◆ **SOURCE DATA**:

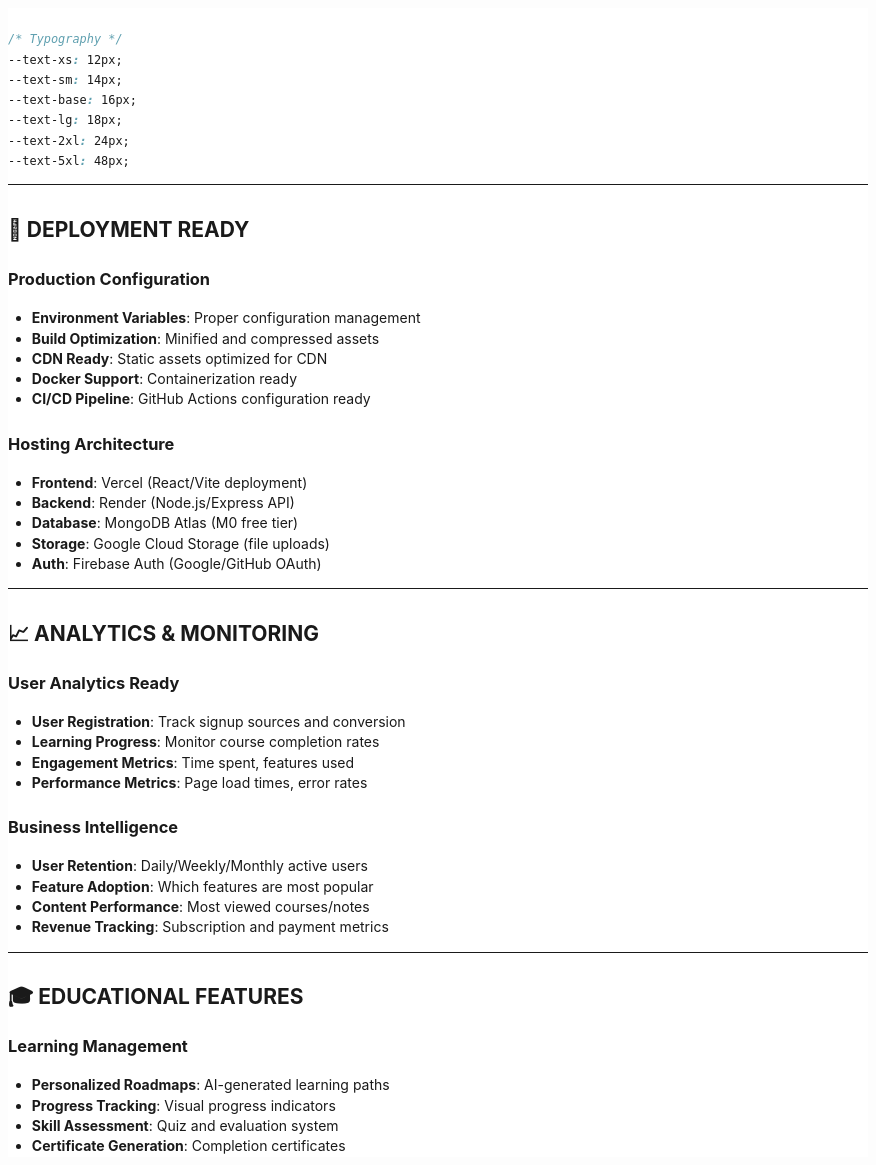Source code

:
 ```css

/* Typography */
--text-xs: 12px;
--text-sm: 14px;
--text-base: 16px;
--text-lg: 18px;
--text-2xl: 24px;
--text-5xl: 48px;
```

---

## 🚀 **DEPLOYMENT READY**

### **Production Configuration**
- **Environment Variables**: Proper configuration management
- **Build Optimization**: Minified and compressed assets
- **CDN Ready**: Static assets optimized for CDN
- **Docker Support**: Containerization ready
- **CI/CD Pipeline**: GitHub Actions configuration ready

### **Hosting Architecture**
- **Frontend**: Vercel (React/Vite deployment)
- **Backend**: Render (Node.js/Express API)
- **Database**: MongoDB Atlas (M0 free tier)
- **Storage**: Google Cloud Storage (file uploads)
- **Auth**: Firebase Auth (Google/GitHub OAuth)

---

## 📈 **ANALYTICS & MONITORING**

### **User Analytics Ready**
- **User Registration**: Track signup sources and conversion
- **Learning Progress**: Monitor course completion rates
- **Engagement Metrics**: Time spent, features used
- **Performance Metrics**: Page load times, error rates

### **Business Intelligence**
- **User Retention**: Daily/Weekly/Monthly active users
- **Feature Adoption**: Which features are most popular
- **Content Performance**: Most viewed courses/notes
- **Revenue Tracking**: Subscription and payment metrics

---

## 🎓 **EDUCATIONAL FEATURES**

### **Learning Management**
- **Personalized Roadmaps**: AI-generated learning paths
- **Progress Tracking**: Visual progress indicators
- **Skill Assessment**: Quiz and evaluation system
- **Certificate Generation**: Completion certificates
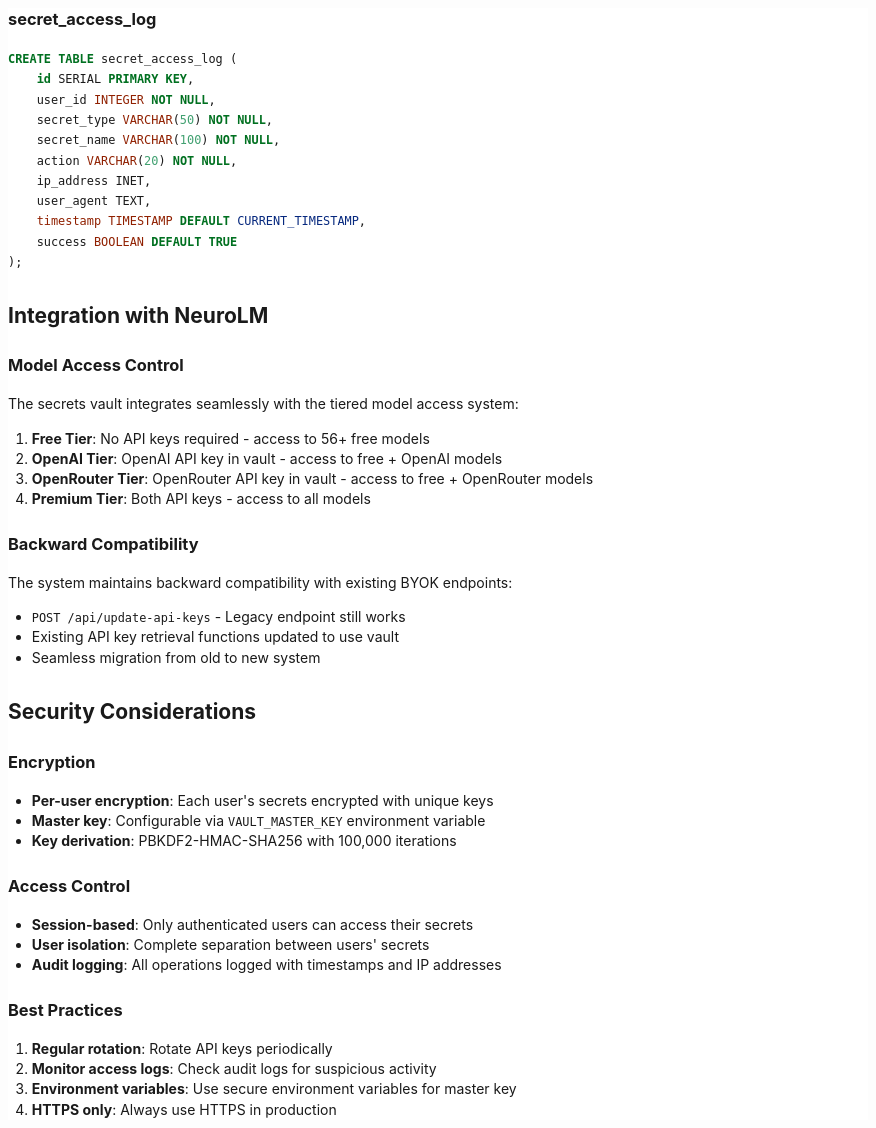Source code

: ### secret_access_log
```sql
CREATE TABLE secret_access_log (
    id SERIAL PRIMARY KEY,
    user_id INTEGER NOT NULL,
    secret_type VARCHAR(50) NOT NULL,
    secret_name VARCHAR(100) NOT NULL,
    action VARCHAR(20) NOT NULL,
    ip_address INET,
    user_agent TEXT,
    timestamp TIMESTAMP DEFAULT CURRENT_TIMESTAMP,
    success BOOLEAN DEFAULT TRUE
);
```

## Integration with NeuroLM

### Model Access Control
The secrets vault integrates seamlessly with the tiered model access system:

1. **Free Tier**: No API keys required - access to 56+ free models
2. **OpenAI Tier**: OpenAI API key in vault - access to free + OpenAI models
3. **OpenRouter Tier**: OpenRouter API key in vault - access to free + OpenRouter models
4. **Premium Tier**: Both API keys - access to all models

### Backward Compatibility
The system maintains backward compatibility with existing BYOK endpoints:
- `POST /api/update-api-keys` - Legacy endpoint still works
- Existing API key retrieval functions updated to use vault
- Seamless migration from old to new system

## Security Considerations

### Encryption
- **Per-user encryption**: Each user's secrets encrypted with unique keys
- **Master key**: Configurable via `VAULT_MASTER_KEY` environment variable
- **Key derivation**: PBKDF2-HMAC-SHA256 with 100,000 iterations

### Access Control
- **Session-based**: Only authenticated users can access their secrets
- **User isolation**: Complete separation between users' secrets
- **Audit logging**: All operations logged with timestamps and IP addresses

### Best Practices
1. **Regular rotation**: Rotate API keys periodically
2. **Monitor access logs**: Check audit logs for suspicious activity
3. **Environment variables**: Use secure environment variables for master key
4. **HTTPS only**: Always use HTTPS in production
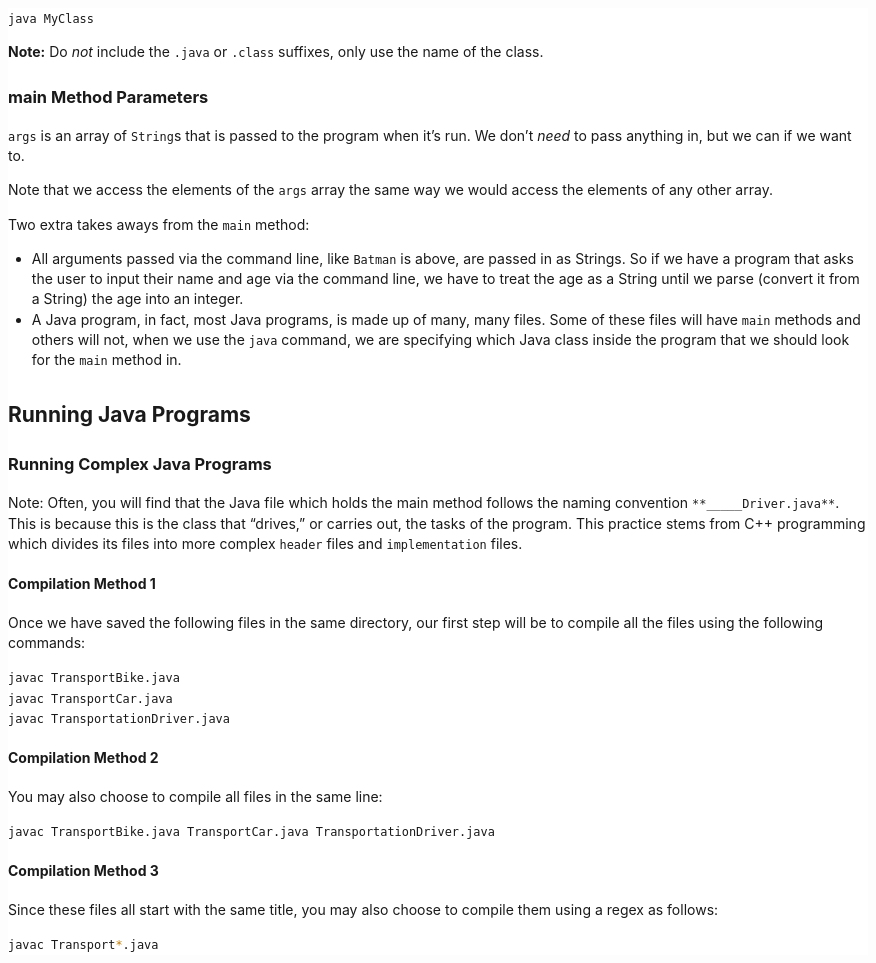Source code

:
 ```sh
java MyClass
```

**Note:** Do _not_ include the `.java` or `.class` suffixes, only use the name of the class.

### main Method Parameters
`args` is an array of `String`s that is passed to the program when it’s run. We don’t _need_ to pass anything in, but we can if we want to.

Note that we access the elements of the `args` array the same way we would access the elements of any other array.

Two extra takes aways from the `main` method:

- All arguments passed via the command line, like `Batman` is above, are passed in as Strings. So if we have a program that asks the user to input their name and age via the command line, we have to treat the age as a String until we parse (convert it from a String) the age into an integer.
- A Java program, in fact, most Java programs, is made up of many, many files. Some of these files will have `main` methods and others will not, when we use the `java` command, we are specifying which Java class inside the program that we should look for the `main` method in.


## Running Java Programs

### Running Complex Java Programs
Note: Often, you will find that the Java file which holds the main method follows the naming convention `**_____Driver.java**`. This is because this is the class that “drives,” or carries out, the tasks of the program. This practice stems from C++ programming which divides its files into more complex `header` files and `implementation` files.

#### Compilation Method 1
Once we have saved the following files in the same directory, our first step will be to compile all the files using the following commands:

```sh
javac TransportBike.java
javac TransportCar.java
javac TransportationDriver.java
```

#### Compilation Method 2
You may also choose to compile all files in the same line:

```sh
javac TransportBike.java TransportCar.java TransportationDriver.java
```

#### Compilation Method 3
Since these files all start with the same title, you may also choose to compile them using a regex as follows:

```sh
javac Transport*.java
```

◆ **TASK DESCRIPTION**:
Go through the records and work out how many lines contain the string "also". The answer should be that number alone.

◆ **RESPONSE**:
2